I look again at the call history on Dad’s phone. He left two texts today. Gd luck. You’ll ace Wrld His, he texted me this morning. And, Meet me at Marie Callender’s Orange and Rte 80, he texted to a phone number I don’t recognize. That text was sent three hours ago, but it doesn’t say when they’d meet. Whoever he was texting must have already known that.
“Niko,” I tell him. “We gotta find Dad.”
Niko has a death grip on his pigs in a blanket. He’s not about to go anywhere. “What about Harpreet?”
“We’ll be back by the time he gets home. We’re only going to Marie Callender’s.”
Niko checks how many are left. I snatch the box out of his hands, put it in a plastic bag with handles, and give it back to him.
“How will I warm them up?” he asks.
“In this heat, you can cook them on the pavement,” I tell him.
He appears to consider this as I chuck my cell on the counter in favor of Dad’s—which is nicer—grab money from the emergency envelope in the junk drawer, and water bottles from the freezer.
I head for the utility room to get our bikes, dragging Niko with me.
Outside the air is hot as a furnace, but I don’t care. I jump on my bike and pedal as hard as I can down Fifty-first and up the hill to Orange with Niko not far behind. When we get to the restaurant, we ditch our bikes in the gravel and head for the front door. I’m just thinking I should have brought the bike locks when out of the corner of my eye I see our car.
“Niko!” I point toward the old red Subaru parked under a jacaranda.
“Daddy’s here.” Niko’s voice squeaks with hope.
We head straight for the restaurant. He has to be inside. When I pull open the Marie Callendar’s door, I’m hit by a wall of air that cools my sweaty face. We run through the restaurant, searching the booths, the back tables, the counter, the men’s room. Niko even checks the kitchen, but no Dad.
We walk slower now, not sure where else to look. “Can I help you?” a hostess with drawn-on eyebrows and a smell like scented candles wants to know.
“Did you see a tall man with dark hair and a beard?” I ask her.
“I don’t think so,” she says, wiping her hands on her skirt, “but it’s been
pretty busy today.”
“His car is here,” Niko insists, crossing his short arms.

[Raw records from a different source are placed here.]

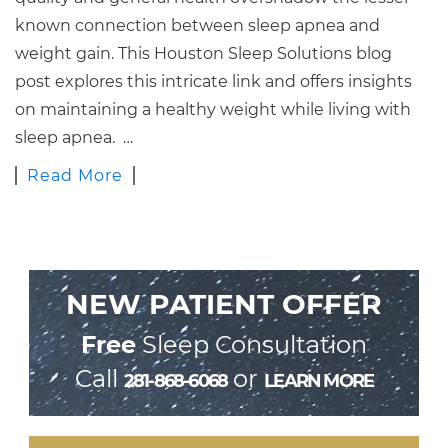
known connection between sleep apnea and
weight gain. This Houston Sleep Solutions blog
post explores this intricate link and offers insights
on maintaining a healthy weight while living with
sleep apnea. …
Read More
NEW PATIENT OFFER
Free
Sleep Consultation
Call
or
281-868-6068
LEARN MORE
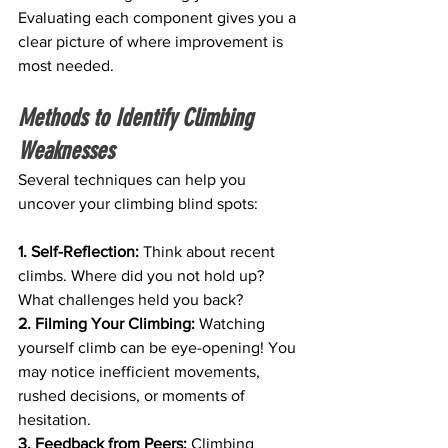
Evaluating each component gives you a 
clear picture of where improvement is 
most needed.
Methods to Identify Climbing 
Weaknesses
Several techniques can help you 
uncover your climbing blind spots:
1. Self-Reflection:
 Think about recent 
climbs. Where did you not hold up? 
What challenges held you back?
2. Filming Your Climbing:
 Watching 
yourself climb can be eye-opening! You 
may notice inefficient movements, 
rushed decisions, or moments of 
hesitation.
3. Feedback from Peers: 
Climbing 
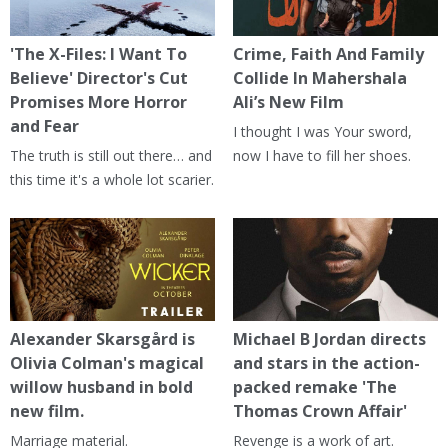
'The X-Files: I Want To
Crime, Faith And Family
Believe' Director's Cut
Collide In Mahershala
Promises More Horror
Ali’s New Film
and Fear
I thought I was Your sword,
The truth is still out there… and
now I have to fill her shoes.
this time it's a whole lot scarier.
Alexander Skarsgård is
Michael B Jordan directs
Olivia Colman's magical
and stars in the action-
willow husband in bold
packed remake 'The
new film.
Thomas Crown Affair'
Marriage material.
Revenge is a work of art.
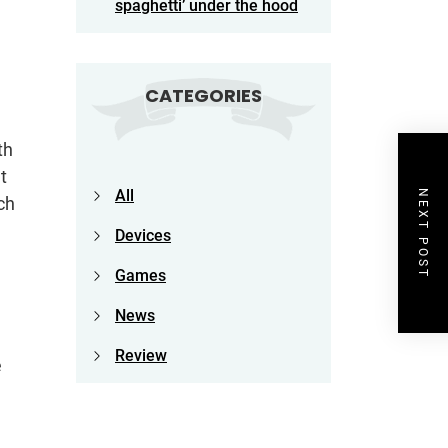
spaghetti’ under the hood
CATEGORIES
th
t
All
NEXT POST
ch
Devices
Games
News
Review
e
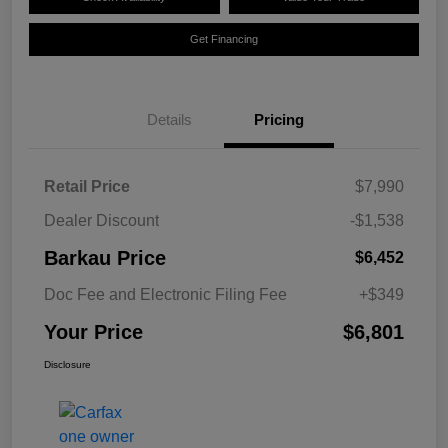
Get Financing
Details
Pricing
Retail Price
$7,990
Dealer Discount
-$1,538
Barkau Price
$6,452
Doc Fee and Electronic Filing Fee
+$349
Your Price
$6,801
Disclosure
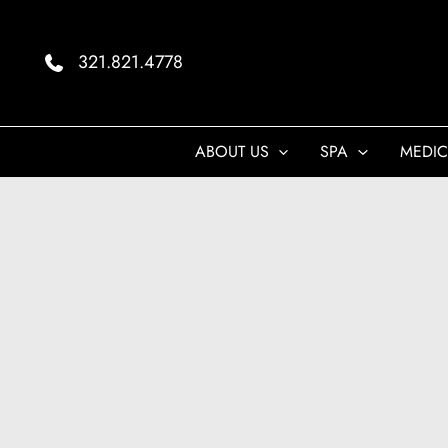
Skip
to
321.821.4778
content
ABOUT US
SPA
MEDIC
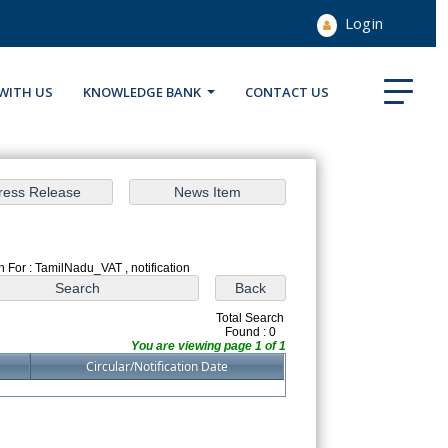
Login
WITH US
KNOWLEDGE BANK
CONTACT US
 For : TamilNadu_VAT , notification
Total Search
Found : 0
You are viewing page 1 of 1
Circular/Notification Date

She nods. “He’ll probably be right back then. Do you want a table?”
“No,” we tell her, and head back out to the car, then walk all the way around it, inspecting it like a birthday gift. It isn’t locked—“nothing in here to steal,” Dad always says.
Inside the car is an inferno, all the compressed heat of the afternoon jammed into one space. The back has our beach towels and bathing suits from last night, when Dad took us to the university pool, an old copy of Captain Underpants, and an empty can of tennis balls.
The car is so old you operate the windows with a crank. We roll all four of them down. But as hot as it is, I can’t persuade Niko to leave the car.
“Lemonade, Niko,” I whisper to his cherry-red face.
He sinks down lower.
I finally get him out by promising a table with a view of the car.
Back in the restaurant, we order lemonade and boysenberry pie for Niko. My stomach is too upset to keep anything down, but Niko can always eat. While we’re waiting for the waitress to bring our drinks, I fiddle with Dad’s phone, pressing the call-back button on his last text. The call goes through.
“Mostly Reptiles,” a lady answers.
The hairs on my arms suddenly spark with electricity. Niko was right. This is about snakes.
“Hello?” she asks.
“What kind of ah um business is this?”
“We supply lizards, snakes, and turtles to pet stores,” she says.
“Oh,” I say as Niko jumps me.
“Niko what the—”
“River! Our car!” he hollers.
Outside a tow truck is parked behind our car. A big muscular linebacker of a man in a baseball hat is sitting in the Subaru’s driver’s seat, changing the gearshift. He pops out and walks around to the back, loading the car on to the tow truck.